Definitely not a mere house. It was a mansion. Where was the unit or apartment she’d half expected—the place where he could easily keep an eye on her and monitor his baby’s progress—without her getting in anyone’s way?

‘But surely this is your home.’

‘It is.’ He cast an eye down to her belly. ‘And that’s my child. Where else should it be?’

She swallowed, thinking she might as well have shifted planets rather than suburbs, because to live here, in a place like this, was beyond her wildest imaginings. It was beyond…anything. But when she’d contemplated having this couple’s child, she’d always imagined remaining at arm’s length. She would have the baby and hand it over to its rightful parents after it was born. The last thing she’d expected was to move in with them for the duration. It wasn’t as if she was family, after all…

He opened her door for her and retrieved her bag from the back seat and still she hadn’t moved, but what else was new? Ever since that phone call she’d made yesterday—was it only yesterday?—things had been happening too fast for her to keep up.

‘Are you coming?’ Impatience threaded through his words and she realised he’d spent his entire afternoon chasing after her. No doubt he couldn’t wait to be rid of her and get back to making his millions. She’d probably cost him a fortune already.

‘Look,’ she said, unclicking her seat belt and stepping out reluctantly, but only so he didn’t appear so large beside her and so she didn’t appear like some recalcitrant child throwing a tantrum. What she really needed most was her own space, somewhere she felt comfortable—even if it was only a hovel compared to this palace—not to live cheek by jowl with the parents of her child. But refusing to come out of the car was hardly any way to convince him.
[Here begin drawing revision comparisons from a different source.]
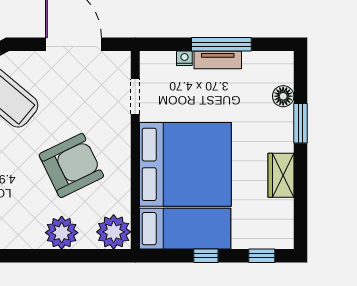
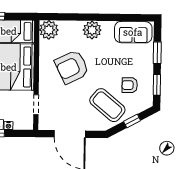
plant: (62, 233) -> (92, 30), moved

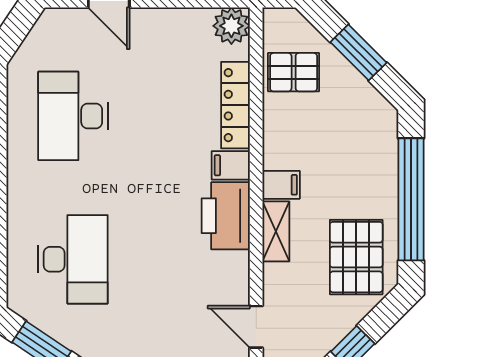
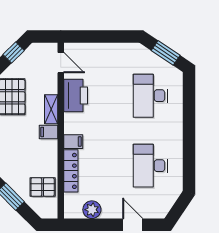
plant: (231, 26) -> (92, 210), moved
desk: (73, 116) -> (150, 166), turned 180
printer: (226, 216) -> (76, 96), moved

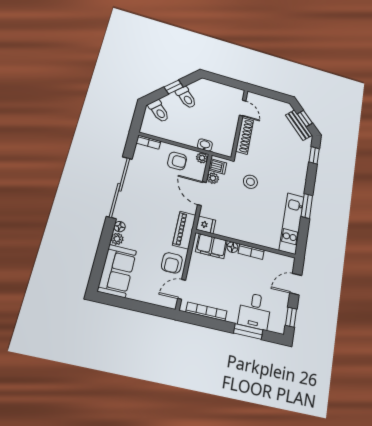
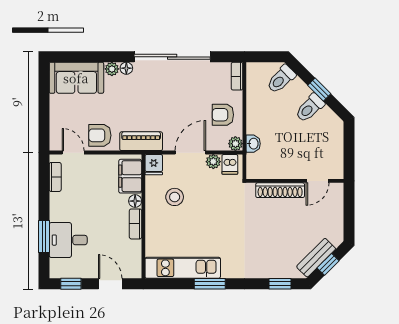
armchair: (177, 161) -> (223, 115), turned 90
stool: (250, 182) -> (175, 197), moved
bookcase: (206, 312) -> (55, 177), width x0.64

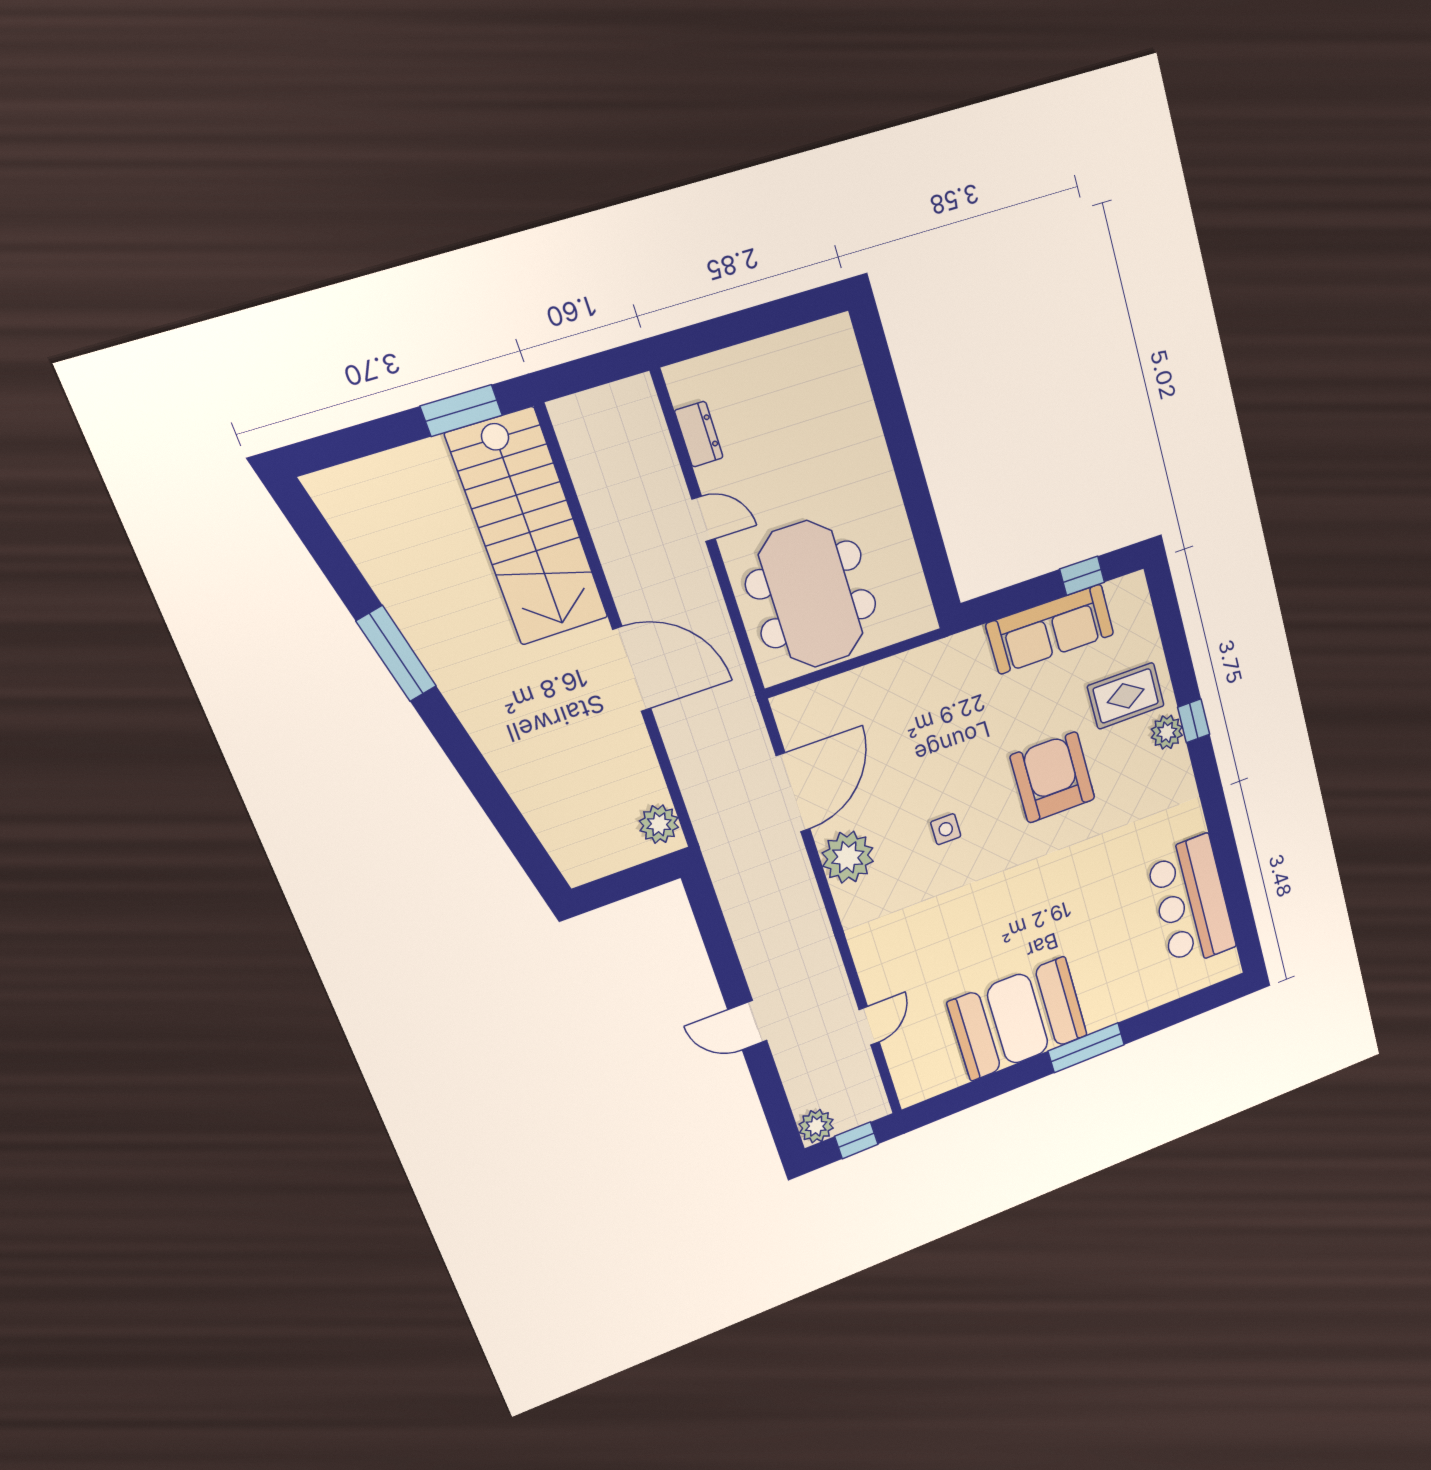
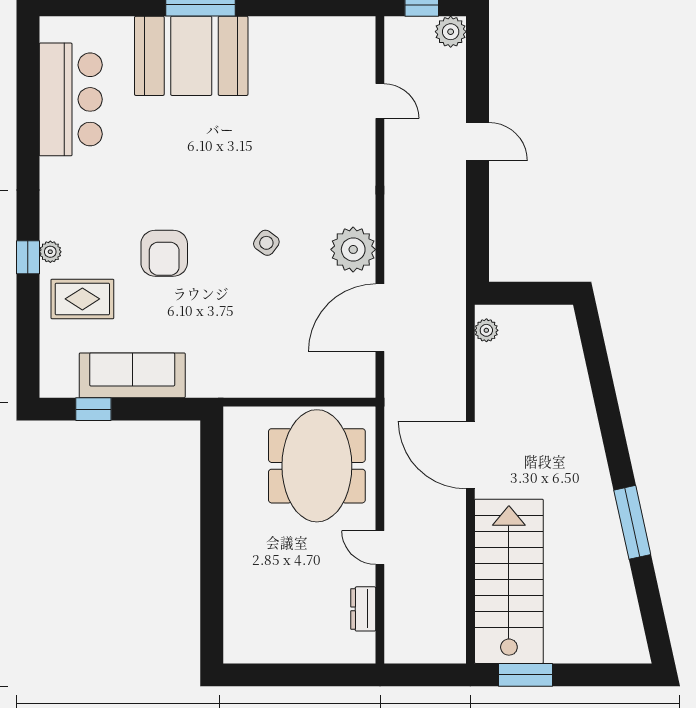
plant: (1167, 732) -> (50, 252), width x0.73, depth x0.73
armchair: (1053, 777) -> (164, 253), width x0.73, depth x0.73
plant: (659, 824) -> (486, 330), width x0.73, depth x0.73
side table: (946, 829) -> (266, 243), turned 36
booth: (1018, 1019) -> (191, 56), moved
door: (869, 1026) -> (380, 101), swing flipped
‘I don’t want to appear ungrateful, but I’m not convinced this is a good idea. I mean, how’s it going to look to everyone if you move some random pregnant woman into your family home? People are going to talk. I really think it would be better for everyone if I went somewhere else.’

He stiffened alongside her, the man becoming mountain again, his eyes darkly intense, his jaw as stiff as if it had been chiselled from stone. ‘There’s something you obviously don’t understand about me, Mrs Cameron. I don’t actually give a damn how things look or what people say or think.’